**Task statement**
Find the string "order" in the records. Copy each line that has it.

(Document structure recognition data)
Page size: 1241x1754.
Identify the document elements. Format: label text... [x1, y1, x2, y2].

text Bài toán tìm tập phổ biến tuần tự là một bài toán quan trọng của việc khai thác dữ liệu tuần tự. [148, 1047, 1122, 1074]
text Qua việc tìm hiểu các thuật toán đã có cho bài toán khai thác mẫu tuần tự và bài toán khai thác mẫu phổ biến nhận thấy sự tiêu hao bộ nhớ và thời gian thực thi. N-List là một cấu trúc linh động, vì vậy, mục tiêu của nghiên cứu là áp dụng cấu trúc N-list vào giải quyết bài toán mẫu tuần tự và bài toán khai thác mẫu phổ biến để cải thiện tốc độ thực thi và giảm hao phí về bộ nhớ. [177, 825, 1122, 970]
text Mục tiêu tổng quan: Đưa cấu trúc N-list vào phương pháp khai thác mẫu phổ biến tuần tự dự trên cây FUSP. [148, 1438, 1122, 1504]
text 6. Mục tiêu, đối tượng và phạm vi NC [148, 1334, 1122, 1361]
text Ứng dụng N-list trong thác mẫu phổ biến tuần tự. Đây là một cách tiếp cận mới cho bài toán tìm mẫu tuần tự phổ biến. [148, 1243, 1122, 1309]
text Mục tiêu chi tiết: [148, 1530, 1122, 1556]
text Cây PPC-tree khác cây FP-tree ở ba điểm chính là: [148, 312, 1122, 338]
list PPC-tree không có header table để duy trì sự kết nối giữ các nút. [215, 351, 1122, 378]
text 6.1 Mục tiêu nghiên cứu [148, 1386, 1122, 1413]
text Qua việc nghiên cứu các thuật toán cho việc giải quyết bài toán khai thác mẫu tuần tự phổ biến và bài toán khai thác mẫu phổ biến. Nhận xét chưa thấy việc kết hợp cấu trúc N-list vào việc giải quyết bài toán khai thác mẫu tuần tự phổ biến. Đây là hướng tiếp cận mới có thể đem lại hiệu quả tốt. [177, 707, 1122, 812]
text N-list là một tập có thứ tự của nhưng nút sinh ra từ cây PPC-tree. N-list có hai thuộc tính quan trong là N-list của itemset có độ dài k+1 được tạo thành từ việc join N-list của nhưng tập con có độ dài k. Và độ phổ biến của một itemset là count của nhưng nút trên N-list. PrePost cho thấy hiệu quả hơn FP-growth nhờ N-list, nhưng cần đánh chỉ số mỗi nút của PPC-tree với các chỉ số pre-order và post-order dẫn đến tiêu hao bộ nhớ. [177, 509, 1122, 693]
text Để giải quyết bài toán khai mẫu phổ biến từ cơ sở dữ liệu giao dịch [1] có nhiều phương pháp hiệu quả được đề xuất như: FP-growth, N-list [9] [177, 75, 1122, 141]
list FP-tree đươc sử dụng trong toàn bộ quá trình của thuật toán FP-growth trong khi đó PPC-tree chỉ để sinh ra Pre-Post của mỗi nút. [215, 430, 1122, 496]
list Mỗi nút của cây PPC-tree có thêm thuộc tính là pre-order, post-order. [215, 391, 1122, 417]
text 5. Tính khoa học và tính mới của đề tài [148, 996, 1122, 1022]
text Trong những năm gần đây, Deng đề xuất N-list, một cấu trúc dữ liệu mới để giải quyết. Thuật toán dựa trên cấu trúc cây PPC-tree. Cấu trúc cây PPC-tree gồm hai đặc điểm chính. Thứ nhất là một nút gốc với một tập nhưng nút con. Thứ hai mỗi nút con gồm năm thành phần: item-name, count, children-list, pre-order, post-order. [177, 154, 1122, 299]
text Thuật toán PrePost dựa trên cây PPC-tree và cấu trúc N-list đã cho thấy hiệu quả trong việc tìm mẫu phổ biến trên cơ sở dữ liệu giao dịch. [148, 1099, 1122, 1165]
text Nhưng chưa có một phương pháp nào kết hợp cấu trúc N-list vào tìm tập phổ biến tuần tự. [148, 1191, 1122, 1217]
--
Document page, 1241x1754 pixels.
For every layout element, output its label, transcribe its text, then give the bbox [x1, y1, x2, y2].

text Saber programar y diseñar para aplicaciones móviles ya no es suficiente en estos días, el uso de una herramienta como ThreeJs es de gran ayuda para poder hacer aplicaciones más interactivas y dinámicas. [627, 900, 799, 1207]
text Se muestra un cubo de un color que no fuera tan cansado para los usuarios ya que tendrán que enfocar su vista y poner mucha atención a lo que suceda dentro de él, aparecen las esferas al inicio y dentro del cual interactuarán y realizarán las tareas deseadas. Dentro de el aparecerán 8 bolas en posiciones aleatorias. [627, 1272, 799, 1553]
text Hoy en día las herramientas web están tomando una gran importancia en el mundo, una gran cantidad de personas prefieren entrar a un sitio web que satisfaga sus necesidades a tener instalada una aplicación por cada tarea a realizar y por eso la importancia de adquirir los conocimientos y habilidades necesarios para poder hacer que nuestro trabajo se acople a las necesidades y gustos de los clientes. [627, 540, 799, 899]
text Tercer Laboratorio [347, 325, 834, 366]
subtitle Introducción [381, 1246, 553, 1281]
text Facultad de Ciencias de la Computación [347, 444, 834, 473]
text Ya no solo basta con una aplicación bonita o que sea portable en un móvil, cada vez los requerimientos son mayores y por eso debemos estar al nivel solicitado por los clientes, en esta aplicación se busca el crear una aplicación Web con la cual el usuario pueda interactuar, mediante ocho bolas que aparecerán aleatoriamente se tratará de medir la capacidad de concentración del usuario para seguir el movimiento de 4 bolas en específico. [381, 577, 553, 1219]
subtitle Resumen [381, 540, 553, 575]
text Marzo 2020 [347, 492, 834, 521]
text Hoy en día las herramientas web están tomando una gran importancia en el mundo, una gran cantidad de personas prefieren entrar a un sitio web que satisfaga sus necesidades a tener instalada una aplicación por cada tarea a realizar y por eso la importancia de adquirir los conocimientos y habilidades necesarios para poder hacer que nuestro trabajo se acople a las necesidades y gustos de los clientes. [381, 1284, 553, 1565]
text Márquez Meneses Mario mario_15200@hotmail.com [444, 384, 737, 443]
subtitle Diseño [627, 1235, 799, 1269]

**Reply to the task**
text N-list là một tập có thứ tự của nhưng nút sinh ra từ cây PPC-tree. N-list có hai thuộc tính quan trong là N-list của itemset có độ dài k+1 được tạo thành từ việc join N-list của nhưng tập con có độ dài k. Và độ phổ biến của một itemset là count của nhưng nút trên N-list. PrePost cho thấy hiệu quả hơn FP-growth nhờ N-list, nhưng cần đánh chỉ số mỗi nút của PPC-tree với các chỉ số pre-order và post-order dẫn đến tiêu hao bộ nhớ. [177, 509, 1122, 693]
list Mỗi nút của cây PPC-tree có thêm thuộc tính là pre-order, post-order. [215, 391, 1122, 417]
text Trong những năm gần đây, Deng đề xuất N-list, một cấu trúc dữ liệu mới để giải quyết. Thuật toán dựa trên cấu trúc cây PPC-tree. Cấu trúc cây PPC-tree gồm hai đặc điểm chính. Thứ nhất là một nút gốc với một tập nhưng nút con. Thứ hai mỗi nút con gồm năm thành phần: item-name, count, children-list, pre-order, post-order. [177, 154, 1122, 299]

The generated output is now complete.